* STATED GOAL: Render the lines of the items as a JSON list of strings, one string per line and blank lines omitted, starting at the line that contains "name author: Desv." and ending at the final line of the items.

* EXTRACTED DATA:
────────────────────
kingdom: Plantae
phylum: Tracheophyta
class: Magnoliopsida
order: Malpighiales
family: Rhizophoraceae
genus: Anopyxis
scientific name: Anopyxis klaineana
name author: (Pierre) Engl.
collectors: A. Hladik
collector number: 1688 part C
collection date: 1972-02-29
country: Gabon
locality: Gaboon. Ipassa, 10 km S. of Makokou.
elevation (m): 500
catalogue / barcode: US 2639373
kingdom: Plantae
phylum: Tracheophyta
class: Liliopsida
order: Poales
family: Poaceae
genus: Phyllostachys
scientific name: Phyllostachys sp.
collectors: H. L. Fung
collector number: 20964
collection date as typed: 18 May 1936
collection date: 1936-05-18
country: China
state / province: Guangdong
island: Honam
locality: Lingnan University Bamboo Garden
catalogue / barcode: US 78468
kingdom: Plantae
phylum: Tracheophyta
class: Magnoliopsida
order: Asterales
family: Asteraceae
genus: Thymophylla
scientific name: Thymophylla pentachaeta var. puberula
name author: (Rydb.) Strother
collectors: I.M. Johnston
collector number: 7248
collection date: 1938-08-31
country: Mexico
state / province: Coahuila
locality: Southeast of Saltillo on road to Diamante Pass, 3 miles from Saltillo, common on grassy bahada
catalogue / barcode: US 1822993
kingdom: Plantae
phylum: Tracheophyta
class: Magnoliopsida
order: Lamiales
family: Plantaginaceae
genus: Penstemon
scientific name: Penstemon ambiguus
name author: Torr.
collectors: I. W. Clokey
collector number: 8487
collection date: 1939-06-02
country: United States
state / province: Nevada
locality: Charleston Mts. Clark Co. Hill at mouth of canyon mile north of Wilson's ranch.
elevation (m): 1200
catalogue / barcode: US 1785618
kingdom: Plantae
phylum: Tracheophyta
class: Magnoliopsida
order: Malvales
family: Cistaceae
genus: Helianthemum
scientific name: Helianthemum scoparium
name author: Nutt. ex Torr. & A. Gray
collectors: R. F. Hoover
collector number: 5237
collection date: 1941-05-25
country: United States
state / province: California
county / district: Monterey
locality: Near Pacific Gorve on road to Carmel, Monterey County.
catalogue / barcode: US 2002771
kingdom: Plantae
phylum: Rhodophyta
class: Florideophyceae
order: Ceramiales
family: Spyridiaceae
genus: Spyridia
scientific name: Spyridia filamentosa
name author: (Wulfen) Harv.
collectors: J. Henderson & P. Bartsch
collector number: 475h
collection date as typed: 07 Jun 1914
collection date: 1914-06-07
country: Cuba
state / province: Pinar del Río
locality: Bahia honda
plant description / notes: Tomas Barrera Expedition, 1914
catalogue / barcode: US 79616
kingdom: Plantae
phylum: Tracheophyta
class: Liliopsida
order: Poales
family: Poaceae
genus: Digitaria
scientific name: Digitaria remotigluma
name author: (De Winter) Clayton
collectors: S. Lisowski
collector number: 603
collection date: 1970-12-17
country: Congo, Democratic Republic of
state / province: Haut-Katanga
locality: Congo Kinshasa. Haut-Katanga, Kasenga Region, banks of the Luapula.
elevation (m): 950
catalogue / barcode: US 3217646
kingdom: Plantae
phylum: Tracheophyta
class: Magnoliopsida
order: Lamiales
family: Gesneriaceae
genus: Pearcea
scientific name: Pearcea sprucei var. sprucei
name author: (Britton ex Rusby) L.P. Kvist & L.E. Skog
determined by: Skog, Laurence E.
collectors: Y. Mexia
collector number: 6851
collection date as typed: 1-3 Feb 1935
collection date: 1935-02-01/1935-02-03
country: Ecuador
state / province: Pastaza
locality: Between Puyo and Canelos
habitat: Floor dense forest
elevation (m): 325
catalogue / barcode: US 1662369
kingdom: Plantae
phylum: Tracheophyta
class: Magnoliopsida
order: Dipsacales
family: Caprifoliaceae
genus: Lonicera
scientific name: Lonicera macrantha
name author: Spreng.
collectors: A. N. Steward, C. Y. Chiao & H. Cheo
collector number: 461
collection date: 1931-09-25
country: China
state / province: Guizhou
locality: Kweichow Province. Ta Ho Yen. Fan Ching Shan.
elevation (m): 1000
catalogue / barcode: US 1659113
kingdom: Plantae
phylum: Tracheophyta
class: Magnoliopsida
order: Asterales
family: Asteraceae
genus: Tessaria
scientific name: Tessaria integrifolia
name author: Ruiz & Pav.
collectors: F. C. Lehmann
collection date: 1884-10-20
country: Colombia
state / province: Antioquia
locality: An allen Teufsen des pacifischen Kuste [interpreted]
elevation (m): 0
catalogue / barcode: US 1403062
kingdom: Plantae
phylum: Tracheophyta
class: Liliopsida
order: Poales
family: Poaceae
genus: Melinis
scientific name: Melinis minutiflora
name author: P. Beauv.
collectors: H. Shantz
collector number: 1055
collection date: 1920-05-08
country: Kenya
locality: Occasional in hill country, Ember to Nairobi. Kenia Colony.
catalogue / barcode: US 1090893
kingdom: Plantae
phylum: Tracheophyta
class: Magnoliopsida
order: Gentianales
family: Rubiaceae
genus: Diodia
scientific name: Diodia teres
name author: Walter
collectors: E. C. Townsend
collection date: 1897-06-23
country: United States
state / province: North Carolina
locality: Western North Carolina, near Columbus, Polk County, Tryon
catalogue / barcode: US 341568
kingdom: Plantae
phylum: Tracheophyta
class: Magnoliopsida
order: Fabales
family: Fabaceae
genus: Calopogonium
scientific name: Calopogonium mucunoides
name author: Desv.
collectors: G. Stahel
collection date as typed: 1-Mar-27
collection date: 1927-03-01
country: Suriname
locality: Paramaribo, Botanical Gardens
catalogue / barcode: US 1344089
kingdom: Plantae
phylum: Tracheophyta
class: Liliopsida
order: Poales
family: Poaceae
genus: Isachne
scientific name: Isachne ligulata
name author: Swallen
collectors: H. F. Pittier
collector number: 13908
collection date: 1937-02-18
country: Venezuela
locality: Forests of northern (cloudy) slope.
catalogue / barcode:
────────────────────
* EXERCISE OUTPUT:
[
  "name author: Desv.",
  "collectors: G. Stahel",
  "collection date as typed: 1-Mar-27",
  "collection date: 1927-03-01",
  "country: Suriname",
  "locality: Paramaribo, Botanical Gardens",
  "catalogue / barcode: US 1344089",
  "kingdom: Plantae",
  "phylum: Tracheophyta",
  "class: Liliopsida",
  "order: Poales",
  "family: Poaceae",
  "genus: Isachne",
  "scientific name: Isachne ligulata",
  "name author: Swallen",
  "collectors: H. F. Pittier",
  "collector number: 13908",
  "collection date: 1937-02-18",
  "country: Venezuela",
  "locality: Forests of northern (cloudy) slope.",
  "catalogue / barcode:"
]